A generous gift is making life more enjoyable for children at UNC Children's Hospital. It's a video game built with the same materials as real race cars.
Dylan Price, 15, of Greensboro, was the first in a pediatric cancer clinic at UNC to take the Dream Racer for a spin.
Dylan's leukemia is in remission, but he's hooked up to a drug to fight graft-versus-host disease, a side effect of his bone marrow transplant. In the Dream Racer driver's seat, he's not thinking about side effects, needles or IV lines.
"It's kind of cool because it's like an actual driving car and everything," he said. "It feels like you're actually in a car."
The special ride won't be found in any arcade; Mark Smith designed it specifically with patients like Dylan in mind.
"We built 31 of these that are in hospitals all the way to Redondo Beach, California," Smith said.
The racers are hand-built and adjustable to children of all sizes.

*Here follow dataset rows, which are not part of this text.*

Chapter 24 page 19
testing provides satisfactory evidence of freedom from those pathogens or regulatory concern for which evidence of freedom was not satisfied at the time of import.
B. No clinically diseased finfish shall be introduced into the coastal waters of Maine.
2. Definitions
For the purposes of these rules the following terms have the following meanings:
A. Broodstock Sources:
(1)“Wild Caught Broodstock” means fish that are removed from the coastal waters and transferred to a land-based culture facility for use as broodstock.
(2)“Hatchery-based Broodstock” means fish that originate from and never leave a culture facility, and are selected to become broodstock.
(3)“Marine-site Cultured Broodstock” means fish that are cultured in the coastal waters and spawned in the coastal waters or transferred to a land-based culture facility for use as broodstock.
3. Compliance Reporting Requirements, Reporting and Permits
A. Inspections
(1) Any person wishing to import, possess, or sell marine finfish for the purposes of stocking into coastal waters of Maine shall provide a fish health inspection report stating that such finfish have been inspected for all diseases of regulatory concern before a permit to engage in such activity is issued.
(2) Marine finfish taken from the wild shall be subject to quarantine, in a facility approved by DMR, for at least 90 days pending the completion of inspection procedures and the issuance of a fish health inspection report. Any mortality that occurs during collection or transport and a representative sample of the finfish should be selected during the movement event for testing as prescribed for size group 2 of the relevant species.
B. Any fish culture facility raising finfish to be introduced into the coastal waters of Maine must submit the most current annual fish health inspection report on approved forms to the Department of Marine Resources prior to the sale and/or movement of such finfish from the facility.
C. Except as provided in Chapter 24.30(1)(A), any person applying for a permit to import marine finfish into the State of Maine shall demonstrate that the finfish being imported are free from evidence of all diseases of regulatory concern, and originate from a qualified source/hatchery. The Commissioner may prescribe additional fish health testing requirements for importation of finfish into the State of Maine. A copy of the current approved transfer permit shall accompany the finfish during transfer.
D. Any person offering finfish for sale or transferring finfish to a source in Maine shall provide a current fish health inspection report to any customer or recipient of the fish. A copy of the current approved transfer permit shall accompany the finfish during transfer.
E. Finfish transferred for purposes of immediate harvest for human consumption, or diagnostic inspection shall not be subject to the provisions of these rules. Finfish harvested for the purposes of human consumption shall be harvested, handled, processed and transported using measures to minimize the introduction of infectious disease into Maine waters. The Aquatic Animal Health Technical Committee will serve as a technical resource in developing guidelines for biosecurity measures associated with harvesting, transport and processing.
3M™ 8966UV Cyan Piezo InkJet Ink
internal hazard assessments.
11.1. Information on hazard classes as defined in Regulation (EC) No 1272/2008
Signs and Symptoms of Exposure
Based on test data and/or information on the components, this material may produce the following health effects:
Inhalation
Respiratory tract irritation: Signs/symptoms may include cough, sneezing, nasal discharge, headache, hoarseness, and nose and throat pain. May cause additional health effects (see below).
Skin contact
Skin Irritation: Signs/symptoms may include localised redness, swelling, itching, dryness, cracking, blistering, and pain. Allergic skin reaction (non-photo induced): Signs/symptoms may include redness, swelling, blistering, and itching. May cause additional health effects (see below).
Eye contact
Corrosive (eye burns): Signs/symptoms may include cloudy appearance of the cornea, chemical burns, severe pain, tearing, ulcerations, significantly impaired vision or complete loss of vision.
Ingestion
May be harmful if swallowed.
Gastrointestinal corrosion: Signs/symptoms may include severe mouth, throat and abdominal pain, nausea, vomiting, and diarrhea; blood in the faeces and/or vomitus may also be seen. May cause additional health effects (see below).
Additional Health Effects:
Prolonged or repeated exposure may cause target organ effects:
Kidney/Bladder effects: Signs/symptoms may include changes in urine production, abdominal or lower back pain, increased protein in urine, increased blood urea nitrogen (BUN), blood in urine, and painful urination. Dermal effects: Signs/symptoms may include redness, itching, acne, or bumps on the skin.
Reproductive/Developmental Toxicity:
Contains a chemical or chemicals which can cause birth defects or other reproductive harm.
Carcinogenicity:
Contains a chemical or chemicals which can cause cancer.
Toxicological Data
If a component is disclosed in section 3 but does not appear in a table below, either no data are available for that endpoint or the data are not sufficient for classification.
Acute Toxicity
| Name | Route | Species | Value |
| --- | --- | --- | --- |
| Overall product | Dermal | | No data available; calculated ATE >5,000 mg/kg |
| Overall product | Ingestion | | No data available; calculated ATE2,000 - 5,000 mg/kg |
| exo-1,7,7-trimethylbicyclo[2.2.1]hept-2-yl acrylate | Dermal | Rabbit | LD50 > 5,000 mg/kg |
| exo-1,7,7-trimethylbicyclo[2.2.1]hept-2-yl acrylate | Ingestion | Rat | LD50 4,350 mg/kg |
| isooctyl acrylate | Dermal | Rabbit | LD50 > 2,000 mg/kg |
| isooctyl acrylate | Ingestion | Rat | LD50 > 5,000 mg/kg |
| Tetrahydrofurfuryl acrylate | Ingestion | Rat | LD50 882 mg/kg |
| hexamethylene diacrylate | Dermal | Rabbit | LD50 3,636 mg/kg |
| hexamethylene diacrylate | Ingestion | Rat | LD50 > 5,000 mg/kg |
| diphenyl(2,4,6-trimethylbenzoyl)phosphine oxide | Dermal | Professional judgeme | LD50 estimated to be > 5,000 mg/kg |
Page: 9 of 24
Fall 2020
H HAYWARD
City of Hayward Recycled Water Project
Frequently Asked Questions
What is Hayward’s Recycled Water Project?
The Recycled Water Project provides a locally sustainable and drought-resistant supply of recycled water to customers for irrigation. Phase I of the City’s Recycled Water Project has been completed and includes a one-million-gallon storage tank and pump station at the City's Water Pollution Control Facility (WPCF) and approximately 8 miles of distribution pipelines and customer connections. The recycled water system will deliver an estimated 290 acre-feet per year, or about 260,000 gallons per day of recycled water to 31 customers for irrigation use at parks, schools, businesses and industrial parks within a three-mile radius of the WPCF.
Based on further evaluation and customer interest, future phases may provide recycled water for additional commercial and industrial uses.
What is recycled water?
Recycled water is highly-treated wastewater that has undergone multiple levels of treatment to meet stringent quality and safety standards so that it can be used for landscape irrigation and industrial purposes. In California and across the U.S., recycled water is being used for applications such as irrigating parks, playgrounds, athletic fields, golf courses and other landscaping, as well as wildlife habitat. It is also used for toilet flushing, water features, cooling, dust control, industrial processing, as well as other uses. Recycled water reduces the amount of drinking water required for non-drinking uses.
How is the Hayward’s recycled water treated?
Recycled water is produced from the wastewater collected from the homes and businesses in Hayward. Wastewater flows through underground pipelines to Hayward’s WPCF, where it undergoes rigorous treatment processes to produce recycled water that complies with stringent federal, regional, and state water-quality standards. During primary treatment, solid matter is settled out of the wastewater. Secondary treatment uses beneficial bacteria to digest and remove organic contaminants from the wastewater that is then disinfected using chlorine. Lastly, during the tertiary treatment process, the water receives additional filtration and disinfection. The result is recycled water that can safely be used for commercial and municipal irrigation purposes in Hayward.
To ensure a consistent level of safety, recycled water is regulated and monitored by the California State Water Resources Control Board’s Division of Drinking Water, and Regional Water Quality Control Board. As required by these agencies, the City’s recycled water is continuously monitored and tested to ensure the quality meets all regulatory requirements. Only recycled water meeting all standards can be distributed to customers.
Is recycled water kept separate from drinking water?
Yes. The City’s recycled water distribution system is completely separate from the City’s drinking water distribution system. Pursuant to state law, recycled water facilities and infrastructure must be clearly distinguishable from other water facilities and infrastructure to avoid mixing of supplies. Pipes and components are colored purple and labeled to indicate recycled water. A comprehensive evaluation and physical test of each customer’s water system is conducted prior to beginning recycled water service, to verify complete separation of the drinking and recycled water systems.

They cost $10,000.
"(I've heard a lot) of stories about how these take the anxiety and stress level from kids taking treatments," Smith said.
Restart Life, a South Carolina dietary supplements company, raised the money to make the car at UNC Children's Hospital possible.
"I don't know where efforts could be better placed in trying to share with the community," said company spokesman A.J. Lanigan.
Smith said the Dream Racers are popular.
"I've been in hospitals where you couldn't see the car for the kids," he said.
"I know that there are so many kids I've met here that are going to love this thing," Dylan added.